> _TRY IT_:
Copy out every line of text in the records below, keeping each one unchanged, and leave out the pictures.

> _WORKING DATA_:
+ + + + +

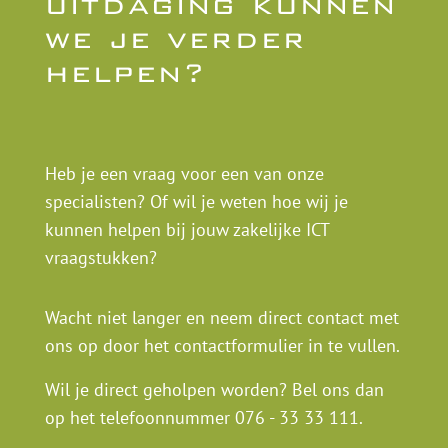
uitdaging kunnen
we je verder
helpen?
Heb je een vraag voor een van onze
specialisten? Of wil je weten hoe wij je
kunnen helpen bij jouw zakelijke ICT
vraagstukken?
Wacht niet langer en neem direct contact met
ons op door het contactformulier in te vullen.
Wil je direct geholpen worden? Bel ons dan
op het telefoonnummer
076 - 33 33 111
.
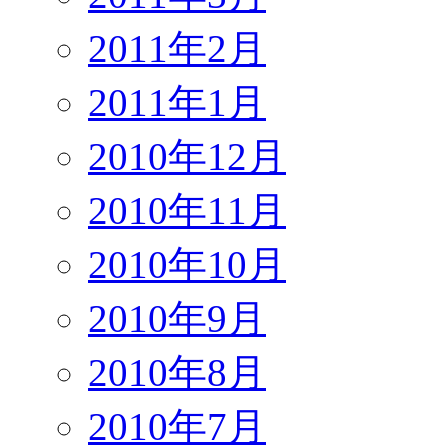
2011年2月
2011年1月
2010年12月
2010年11月
2010年10月
2010年9月
2010年8月
2010年7月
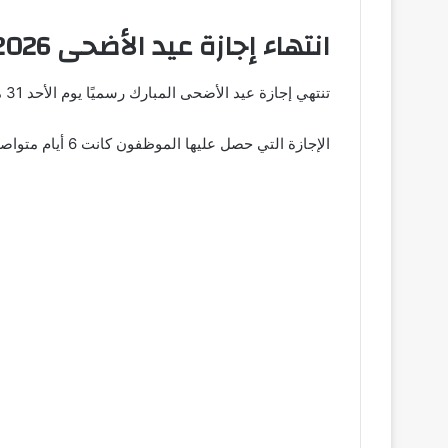
انتهاء إجازة عيد الأضحى 2026 رسميًا
تنتهي إجازة عيد الأضحى المبارك رسميًا يوم الأحد 31 مايو 2026.
الإجازة التي حصل عليها الموظفون كانت 6 أيام متواصلة، مما جعلها واحدة من أطول فترات الراحة خلال العام الجاري.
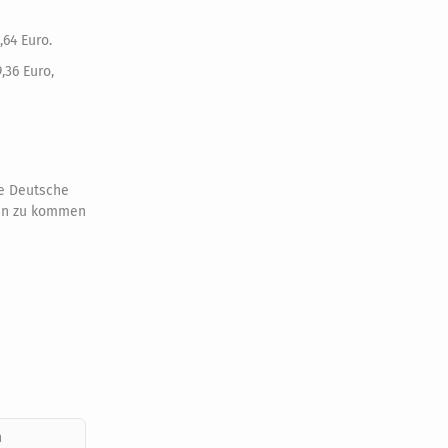
,64 Euro.
,36 Euro,
ie Deutsche
men zu kommen
h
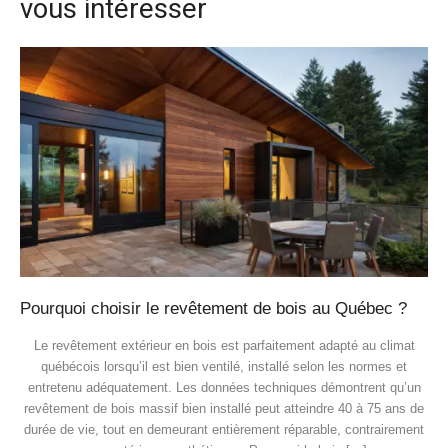
vous intéresser
Pourquoi choisir le revêtement de bois au Québec ?
Le revêtement extérieur en bois est parfaitement adapté au climat
québécois lorsqu’il est bien ventilé, installé selon les normes et
entretenu adéquatement. Les données techniques démontrent qu’un
revêtement de bois massif bien installé peut atteindre 40 à 75 ans de
durée de vie, tout en demeurant entièrement réparable, contrairement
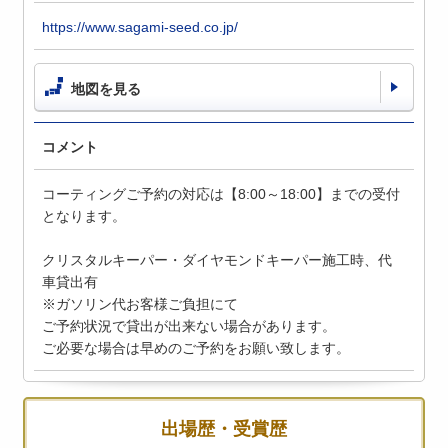
https://www.sagami-seed.co.jp/
地図を見る
コメント
コーティングご予約の対応は【8:00～18:00】までの受付
となります。
クリスタルキーパー・ダイヤモンドキーパー施工時、代
車貸出有
※ガソリン代お客様ご負担にて
ご予約状況で貸出が出来ない場合があります。
ご必要な場合は早めのご予約をお願い致します。
出場歴・受賞歴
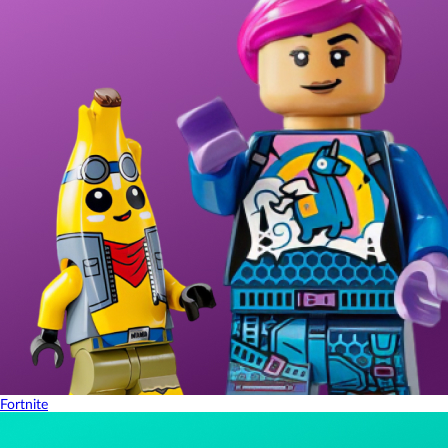
Fortnite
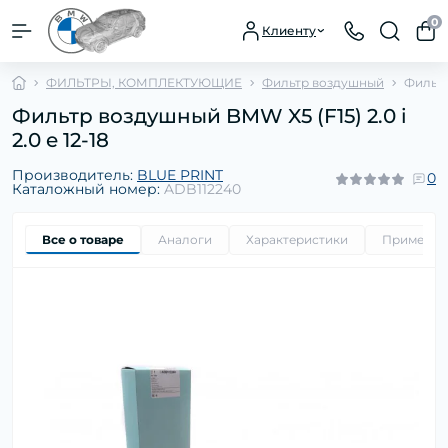
0
Клиенту
ФИЛЬТРЫ, КОМПЛЕКТУЮЩИЕ
Фильтр воздушный
Фильтр 
Фильтр воздушный BMW X5 (F15) 2.0 i
2.0 e 12-18
Производитель:
BLUE PRINT
0
Каталожный номер:
ADB112240
Все о товаре
Аналоги
Характеристики
Применим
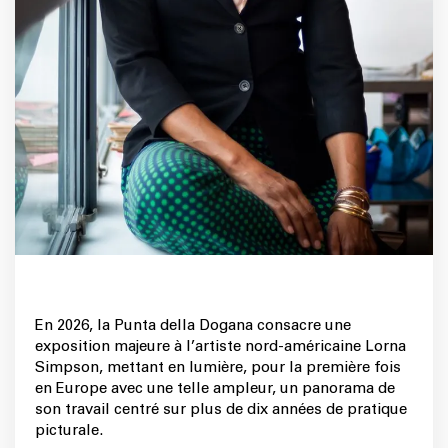
En 2026, la Punta della Dogana consacre une
exposition majeure à l’artiste nord-américaine Lorna
Simpson, mettant en lumière, pour la première fois
en Europe avec une telle ampleur, un panorama de
son travail centré sur plus de dix années de pratique
picturale.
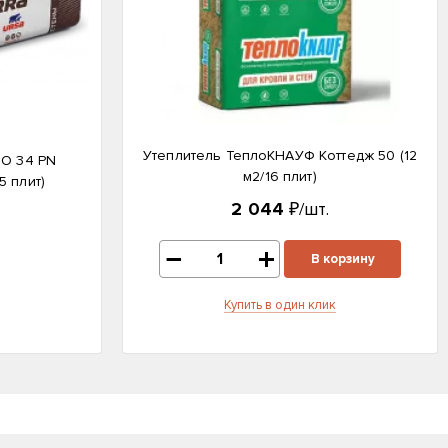
Утеплитель ТеплоКНАУФ Коттедж 50 (12
RO 34 PN
м2/16 плит)
5 плит)
2 044
₽/шт.
В корзину
Купить в один клик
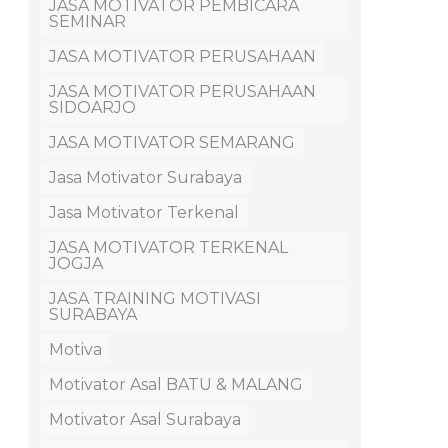
JASA MOTIVATOR PEMBICARA
SEMINAR
JASA MOTIVATOR PERUSAHAAN
JASA MOTIVATOR PERUSAHAAN
SIDOARJO
JASA MOTIVATOR SEMARANG
Jasa Motivator Surabaya
Jasa Motivator Terkenal
JASA MOTIVATOR TERKENAL
JOGJA
JASA TRAINING MOTIVASI
SURABAYA
Motiva
Motivator Asal BATU & MALANG
Motivator Asal Surabaya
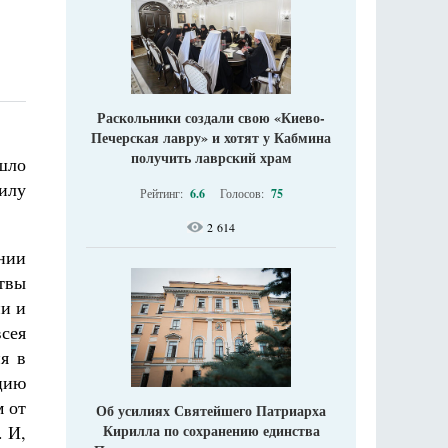
Раскольники создали свою «Киево-
Печерская лавру» и хотят у Кабмина
получить лаврский храм
ошло
илу
Рейтинг:
6.6
Голосов:
75
2 614
нии
итвы
ии и
сея
я в
цию
м от
Об усилиях Святейшего Патриарха
. И,
Кирилла по сохранению единства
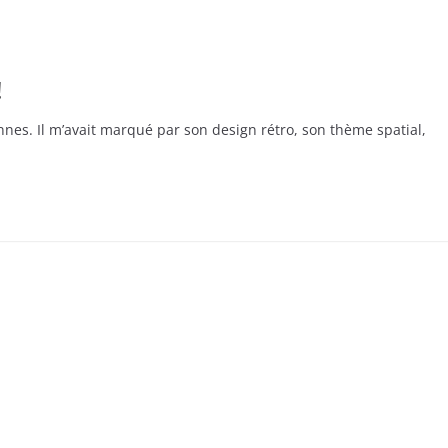
!
annes. Il m’avait marqué par son design rétro, son thème spatial,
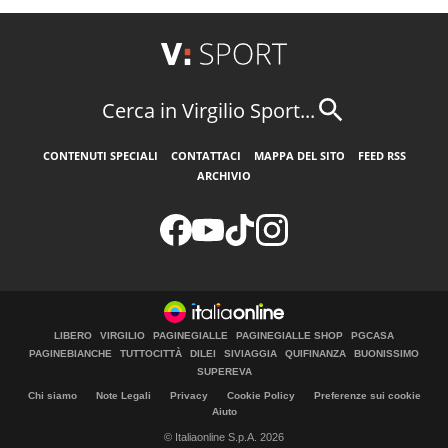
Cerca in Virgilio Sport...
CONTENUTI SPECIALI
CONTATTACI
MAPPA DEL SITO
FEED RSS
ARCHIVIO
LIBERO
VIRGILIO
PAGINEGIALLE
PAGINEGIALLE SHOP
PGCASA
PAGINEBIANCHE
TUTTOCITTÀ
DILEI
SIVIAGGIA
QUIFINANZA
BUONISSIMO
SUPEREVA
Chi siamo
Note Legali
Privacy
Cookie Policy
Preferenze sui cookie
Aiuto
© Italiaonline S.p.A. 2026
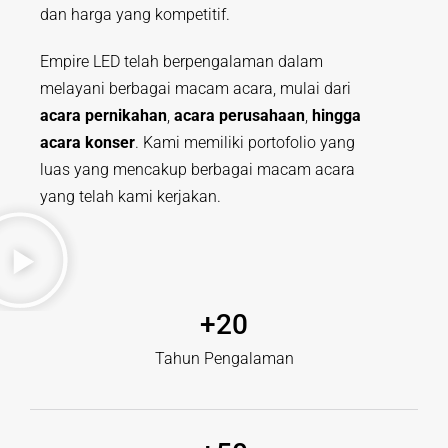
dan harga yang kompetitif.
Empire LED telah berpengalaman dalam
melayani berbagai macam acara, mulai dari
acara pernikahan
,
acara perusahaan
,
hingga
acara konser
. Kami memiliki portofolio yang
luas yang mencakup berbagai macam acara
yang telah kami kerjakan.
+
20
Tahun Pengalaman​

+ + + + +

> _SOLUTION FOR THIS TASK_:
uitdaging kunnen
we je verder
helpen?
Heb je een vraag voor een van onze
specialisten? Of wil je weten hoe wij je
kunnen helpen bij jouw zakelijke ICT
vraagstukken?
Wacht niet langer en neem direct contact met
ons op door het contactformulier in te vullen.
Wil je direct geholpen worden? Bel ons dan
op het telefoonnummer
076 - 33 33 111
.
2011年2月
2011年1月
2010年12月
2010年11月
2010年10月
2010年9月
2010年8月
2010年7月
انتهاء إجازة عيد الأضحى 2026 رسميًا
تنتهي إجازة عيد الأضحى المبارك رسميًا يوم الأحد 31 مايو 2026.
الإجازة التي حصل عليها الموظفون كانت 6 أيام متواصلة، مما جعلها واحدة من أطول فترات الراحة خلال العام الجاري.
,64 Euro.
,36 Euro,
ie Deutsche
men zu kommen
h
vous intéresser
Pourquoi choisir le revêtement de bois au Québec ?
Le revêtement extérieur en bois est parfaitement adapté au climat
québécois lorsqu’il est bien ventilé, installé selon les normes et
entretenu adéquatement. Les données techniques démontrent qu’un
revêtement de bois massif bien installé peut atteindre 40 à 75 ans de
durée de vie, tout en demeurant entièrement réparable, contrairement
https://www.sagami-seed.co.jp/
地図を見る
コメント
コーティングご予約の対応は【8:00～18:00】までの受付
となります。
クリスタルキーパー・ダイヤモンドキーパー施工時、代
車貸出有
※ガソリン代お客様ご負担にて
ご予約状況で貸出が出来ない場合があります。
ご必要な場合は早めのご予約をお願い致します。
出場歴・受賞歴
Fortnite
0
Клиенту
ФИЛЬТРЫ, КОМПЛЕКТУЮЩИЕ
Фильтр воздушный
Фильтр 
Фильтр воздушный BMW X5 (F15) 2.0 i
2.0 e 12-18
Производитель:
BLUE PRINT
0
Каталожный номер:
ADB112240
Все о товаре
Аналоги
Характеристики
Применим
En 2026, la Punta della Dogana consacre une
exposition majeure à l’artiste nord-américaine Lorna
Simpson, mettant en lumière, pour la première fois
en Europe avec une telle ampleur, un panorama de
son travail centré sur plus de dix années de pratique
picturale.
Утеплитель ТеплоКНАУФ Коттедж 50 (12
RO 34 PN
м2/16 плит)
5 плит)
2 044
₽/шт.
В корзину
Купить в один клик
JASA MOTIVATOR PEMBICARA
SEMINAR
JASA MOTIVATOR PERUSAHAAN
JASA MOTIVATOR PERUSAHAAN
SIDOARJO
JASA MOTIVATOR SEMARANG
Jasa Motivator Surabaya
Jasa Motivator Terkenal
JASA MOTIVATOR TERKENAL
JOGJA
JASA TRAINING MOTIVASI
SURABAYA
Motiva
Motivator Asal BATU & MALANG
Motivator Asal Surabaya
Раскольники создали свою «Киево-
Печерская лавру» и хотят у Кабмина
получить лаврский храм
ошло
илу
Рейтинг:
6.6
Голосов:
75
2 614
нии
итвы
ии и
сея
я в
цию
м от
Об усилиях Святейшего Патриарха
. И,
Кирилла по сохранению единства
!
annes. Il m’avait marqué par son design rétro, son thème spatial,
Cerca in Virgilio Sport...
CONTENUTI SPECIALI
CONTATTACI
MAPPA DEL SITO
FEED RSS
ARCHIVIO
LIBERO
VIRGILIO
PAGINEGIALLE
PAGINEGIALLE SHOP
PGCASA
PAGINEBIANCHE
TUTTOCITTÀ
DILEI
SIVIAGGIA
QUIFINANZA
BUONISSIMO
SUPEREVA
Chi siamo
Note Legali
Privacy
Cookie Policy
Preferenze sui cookie
Aiuto
© Italiaonline S.p.A. 2026
dan harga yang kompetitif.
Empire LED telah berpengalaman dalam
melayani berbagai macam acara, mulai dari
acara pernikahan
,
acara perusahaan
,
hingga
acara konser
. Kami memiliki portofolio yang
luas yang mencakup berbagai macam acara
yang telah kami kerjakan.
+
20
Tahun Pengalaman​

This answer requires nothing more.